What the exercise asks — Among the entries below, find the lines with the word "thumb" and return them.

Supplied data —
▼
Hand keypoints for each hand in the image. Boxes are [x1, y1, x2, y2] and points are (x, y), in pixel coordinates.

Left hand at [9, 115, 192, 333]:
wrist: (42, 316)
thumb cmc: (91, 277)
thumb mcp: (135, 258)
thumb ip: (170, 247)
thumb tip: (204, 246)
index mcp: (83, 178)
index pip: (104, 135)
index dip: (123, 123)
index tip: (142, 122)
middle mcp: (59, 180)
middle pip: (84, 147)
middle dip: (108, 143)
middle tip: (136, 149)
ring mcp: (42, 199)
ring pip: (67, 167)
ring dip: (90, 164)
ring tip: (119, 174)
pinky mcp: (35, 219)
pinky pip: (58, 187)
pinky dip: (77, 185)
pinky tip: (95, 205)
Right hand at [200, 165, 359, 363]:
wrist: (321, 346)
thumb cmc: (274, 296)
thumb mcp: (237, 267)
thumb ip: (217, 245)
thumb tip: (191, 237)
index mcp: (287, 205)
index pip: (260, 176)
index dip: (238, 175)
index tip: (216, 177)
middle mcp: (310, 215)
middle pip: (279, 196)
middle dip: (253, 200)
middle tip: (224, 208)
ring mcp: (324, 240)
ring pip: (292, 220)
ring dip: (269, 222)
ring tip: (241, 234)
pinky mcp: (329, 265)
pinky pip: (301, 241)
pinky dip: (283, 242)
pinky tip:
▲
Task answer —
thumb cmc: (91, 277)
thumb mcp: (135, 258)
thumb ip: (170, 247)
thumb tip: (204, 246)
thumb cmc: (274, 296)
thumb mcp: (237, 267)
thumb ip: (217, 245)
thumb tip: (191, 237)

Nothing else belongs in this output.